Trotz seiner gesundheitlich misslichen Lage hat Eduard Karl Henn - so sein richtiger Name - nie den Mut verloren, lenkte sich durch Schreiben und Kommentieren ab oder veräppelte seinen Zivi, der ihn bei alltäglichen Dingen unterstützte, sich aber nie für einen Opascherz zu schade war. Die im Allgäu wohnenden Enkelkinder konnte er aus finanziellen und auch ein wenig familiären Gründen nur selten sehen, weswegen seine Blogfamilie aka der Club der halbtoten Dichter an Weihnachten für ein Bahnticket zusammenlegte - hier kam natürlich der Rationalstürmer in's Spiel, mit dem ich mich drahtzieherisch beriet. Sowohl Bandbreite als auch Spendierlaune der Beitragenden war grenzenlos. Von Playlisten bis Lesematerial für die Bahnfahrt war alles dabei. So entstand aus einer kleinen Reisegutscheinidee eine komplette Opa-Landverschickung (von Matt Wagner wurde die Übergabe dokumentiert). Edi freute sich sichtlich und riesig, obwohl es ihm sehr schwer fiel, Geschenke anzunehmen. In Folge schickte er allen Beteiligten Päckchen, um etwas zurückzugeben. Getarnt waren diese Rückgeschenke immer als Rätselgewinne oder andere Zuwendung.

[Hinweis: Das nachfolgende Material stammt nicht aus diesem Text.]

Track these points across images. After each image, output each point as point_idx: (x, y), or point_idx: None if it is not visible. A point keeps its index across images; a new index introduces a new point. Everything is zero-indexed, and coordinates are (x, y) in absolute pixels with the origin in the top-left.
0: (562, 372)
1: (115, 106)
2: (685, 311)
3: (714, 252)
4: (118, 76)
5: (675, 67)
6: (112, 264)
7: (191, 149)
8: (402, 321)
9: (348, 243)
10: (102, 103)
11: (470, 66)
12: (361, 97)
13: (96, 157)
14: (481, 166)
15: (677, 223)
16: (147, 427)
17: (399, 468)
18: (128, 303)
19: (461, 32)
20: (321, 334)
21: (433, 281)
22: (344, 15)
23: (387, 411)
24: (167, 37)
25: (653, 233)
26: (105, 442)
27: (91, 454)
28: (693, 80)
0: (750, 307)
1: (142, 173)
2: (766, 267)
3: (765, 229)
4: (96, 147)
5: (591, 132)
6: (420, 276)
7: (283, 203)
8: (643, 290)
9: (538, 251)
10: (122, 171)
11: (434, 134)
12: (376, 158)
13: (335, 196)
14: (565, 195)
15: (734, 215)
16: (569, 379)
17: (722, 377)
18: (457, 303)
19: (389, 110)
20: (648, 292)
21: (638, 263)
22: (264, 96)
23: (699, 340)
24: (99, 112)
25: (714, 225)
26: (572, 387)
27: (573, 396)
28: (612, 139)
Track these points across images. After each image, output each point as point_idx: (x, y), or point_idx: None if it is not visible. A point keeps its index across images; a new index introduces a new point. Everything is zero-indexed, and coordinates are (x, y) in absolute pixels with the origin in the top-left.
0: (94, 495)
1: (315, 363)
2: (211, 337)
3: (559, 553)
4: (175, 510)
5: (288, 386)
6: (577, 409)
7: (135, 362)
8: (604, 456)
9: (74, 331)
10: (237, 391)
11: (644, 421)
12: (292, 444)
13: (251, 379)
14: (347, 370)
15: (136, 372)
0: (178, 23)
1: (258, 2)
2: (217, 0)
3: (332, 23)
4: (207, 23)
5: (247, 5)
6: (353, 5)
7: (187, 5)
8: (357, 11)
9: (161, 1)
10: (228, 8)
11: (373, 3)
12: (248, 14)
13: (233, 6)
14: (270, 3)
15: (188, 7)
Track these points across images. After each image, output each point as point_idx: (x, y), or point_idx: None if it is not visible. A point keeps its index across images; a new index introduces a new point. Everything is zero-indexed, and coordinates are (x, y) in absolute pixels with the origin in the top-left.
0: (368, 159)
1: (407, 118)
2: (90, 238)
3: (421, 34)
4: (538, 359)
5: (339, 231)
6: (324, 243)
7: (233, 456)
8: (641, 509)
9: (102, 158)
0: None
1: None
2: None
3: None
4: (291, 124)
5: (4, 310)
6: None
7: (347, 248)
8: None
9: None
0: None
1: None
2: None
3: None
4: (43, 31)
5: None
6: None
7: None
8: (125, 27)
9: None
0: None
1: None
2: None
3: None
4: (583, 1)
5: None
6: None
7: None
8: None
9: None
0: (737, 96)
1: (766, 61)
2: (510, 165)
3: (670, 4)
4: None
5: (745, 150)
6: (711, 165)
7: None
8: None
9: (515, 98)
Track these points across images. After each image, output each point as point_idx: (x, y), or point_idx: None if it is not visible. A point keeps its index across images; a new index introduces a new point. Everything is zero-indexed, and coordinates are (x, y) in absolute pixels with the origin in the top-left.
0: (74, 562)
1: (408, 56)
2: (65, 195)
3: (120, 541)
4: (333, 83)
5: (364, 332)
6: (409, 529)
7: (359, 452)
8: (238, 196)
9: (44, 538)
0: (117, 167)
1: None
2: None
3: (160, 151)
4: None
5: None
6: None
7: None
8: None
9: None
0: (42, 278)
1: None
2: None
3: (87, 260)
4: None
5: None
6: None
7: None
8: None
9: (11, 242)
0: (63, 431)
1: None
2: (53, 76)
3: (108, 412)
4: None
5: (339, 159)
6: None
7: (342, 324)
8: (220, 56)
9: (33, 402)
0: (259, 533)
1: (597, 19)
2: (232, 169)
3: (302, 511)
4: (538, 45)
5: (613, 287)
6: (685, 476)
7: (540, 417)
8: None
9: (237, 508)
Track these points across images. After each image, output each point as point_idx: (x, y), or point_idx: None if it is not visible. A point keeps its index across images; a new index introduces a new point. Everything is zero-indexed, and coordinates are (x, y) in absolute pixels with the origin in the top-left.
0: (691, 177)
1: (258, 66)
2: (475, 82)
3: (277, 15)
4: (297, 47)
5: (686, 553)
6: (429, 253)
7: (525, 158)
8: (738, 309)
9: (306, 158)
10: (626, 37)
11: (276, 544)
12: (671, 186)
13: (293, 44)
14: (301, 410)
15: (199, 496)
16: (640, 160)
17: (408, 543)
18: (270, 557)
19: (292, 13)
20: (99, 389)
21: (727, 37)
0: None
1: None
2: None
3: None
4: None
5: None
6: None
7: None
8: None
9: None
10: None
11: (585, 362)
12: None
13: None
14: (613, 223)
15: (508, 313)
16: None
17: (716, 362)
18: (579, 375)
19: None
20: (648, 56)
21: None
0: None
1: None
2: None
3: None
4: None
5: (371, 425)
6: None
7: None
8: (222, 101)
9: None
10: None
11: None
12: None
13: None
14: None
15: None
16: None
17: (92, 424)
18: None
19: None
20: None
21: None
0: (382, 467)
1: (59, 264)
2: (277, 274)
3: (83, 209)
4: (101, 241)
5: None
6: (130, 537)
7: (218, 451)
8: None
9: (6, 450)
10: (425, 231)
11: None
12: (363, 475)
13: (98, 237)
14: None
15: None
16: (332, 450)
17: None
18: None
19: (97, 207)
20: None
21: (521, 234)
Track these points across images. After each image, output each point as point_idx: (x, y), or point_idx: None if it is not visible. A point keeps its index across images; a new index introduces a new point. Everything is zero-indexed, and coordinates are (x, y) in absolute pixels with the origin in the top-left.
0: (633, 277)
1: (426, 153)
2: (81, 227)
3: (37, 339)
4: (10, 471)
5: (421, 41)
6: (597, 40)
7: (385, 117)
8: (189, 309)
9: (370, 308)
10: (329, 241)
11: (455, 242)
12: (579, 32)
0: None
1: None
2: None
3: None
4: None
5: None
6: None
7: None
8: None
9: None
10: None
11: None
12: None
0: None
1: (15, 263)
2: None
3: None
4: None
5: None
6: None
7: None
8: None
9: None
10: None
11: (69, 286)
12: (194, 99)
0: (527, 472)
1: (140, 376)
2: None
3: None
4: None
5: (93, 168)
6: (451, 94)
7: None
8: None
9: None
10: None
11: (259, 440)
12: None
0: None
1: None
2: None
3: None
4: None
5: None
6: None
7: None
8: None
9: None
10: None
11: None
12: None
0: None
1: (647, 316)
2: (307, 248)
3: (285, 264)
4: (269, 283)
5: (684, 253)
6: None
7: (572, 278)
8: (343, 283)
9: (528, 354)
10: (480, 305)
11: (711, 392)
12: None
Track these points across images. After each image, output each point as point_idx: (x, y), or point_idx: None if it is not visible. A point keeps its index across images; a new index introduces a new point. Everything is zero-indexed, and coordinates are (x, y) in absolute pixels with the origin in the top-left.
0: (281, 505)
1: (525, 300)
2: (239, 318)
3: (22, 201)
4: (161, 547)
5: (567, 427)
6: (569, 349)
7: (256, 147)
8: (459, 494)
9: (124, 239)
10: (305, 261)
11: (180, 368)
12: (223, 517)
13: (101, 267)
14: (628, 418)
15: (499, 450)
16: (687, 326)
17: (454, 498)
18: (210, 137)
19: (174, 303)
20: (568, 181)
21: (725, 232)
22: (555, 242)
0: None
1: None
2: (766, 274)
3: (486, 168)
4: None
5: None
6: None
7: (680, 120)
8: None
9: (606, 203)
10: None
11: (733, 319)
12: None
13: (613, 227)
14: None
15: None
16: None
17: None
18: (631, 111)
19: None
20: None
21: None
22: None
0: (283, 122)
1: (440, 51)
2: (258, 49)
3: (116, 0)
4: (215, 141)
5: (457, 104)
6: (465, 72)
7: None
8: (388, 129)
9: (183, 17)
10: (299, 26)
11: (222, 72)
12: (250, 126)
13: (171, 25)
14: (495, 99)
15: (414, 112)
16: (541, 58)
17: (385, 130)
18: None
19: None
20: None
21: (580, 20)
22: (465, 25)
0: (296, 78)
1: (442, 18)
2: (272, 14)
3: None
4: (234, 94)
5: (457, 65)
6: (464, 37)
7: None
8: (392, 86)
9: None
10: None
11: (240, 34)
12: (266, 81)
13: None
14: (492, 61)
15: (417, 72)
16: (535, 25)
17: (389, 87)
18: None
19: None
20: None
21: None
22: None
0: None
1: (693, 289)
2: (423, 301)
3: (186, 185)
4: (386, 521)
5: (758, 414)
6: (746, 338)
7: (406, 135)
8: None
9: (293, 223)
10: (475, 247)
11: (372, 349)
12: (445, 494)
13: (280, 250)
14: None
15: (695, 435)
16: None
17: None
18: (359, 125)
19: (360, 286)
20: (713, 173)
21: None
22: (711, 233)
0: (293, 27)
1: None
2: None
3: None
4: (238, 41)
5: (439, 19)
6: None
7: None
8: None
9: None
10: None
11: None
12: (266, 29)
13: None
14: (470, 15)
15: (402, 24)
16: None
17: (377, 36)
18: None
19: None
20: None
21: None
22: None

Edikarl ahnte nicht, dass diese Reise seine letzte sein würde, denn einige Zeit nach seiner Ankunft im Allgäu ging es ihm so schlecht, dass er in ein Krankenhaus eingeliefert wurde. Schlaganfall (soweit ich mich erinnere), Reha und nach ein paar Wochen der Genesung plötzlich nicht mehr halb- sondern richtig tot. Wir waren alle verdammt betroffen und traurig. Mich hat vor allem die Tatsache schockiert, dass ich damals zum ersten Mal vom Tod eines vorwiegend aus dem virtuellen Kontakt bekannten Freundes durch eben dieses Medium erfahren musste. Da fiel mir auf, warum es durchaus sinnvoll ist, Todesnachrichten persönlich zu überbringen. In diesem Fall war das nicht möglich, weil wir die Verwandtschaft vom Opa nicht kannten und selbige nichts von seinen Blogmachenschaften wusste. Absichtlich, denn der Neobazi schrieb sich einst dort auch eine Familiengeschichte vom Herzen.

Mit seinem Blog, seinen Kommentaren und seinem verschrobenen Humor fehlt der Edikarl jetzt schon seit 10 Jahren. Seine Geschichten sind inzwischen nicht mehr zugänglich aber mein letzter Satz gilt noch immer:
Weißt du, Opa, du warst schon ein ganz Besonderer. Kein Heiliger und kein Prophet aber einer mit dem Herzen am rechten Fleck. Ich wünschte, es gäbe hier noch viel mehr von deiner Sorte. Und wenn es sie gibt, dann stolpere ich hoffentlich eines Tages über die. Hier oder anderswo.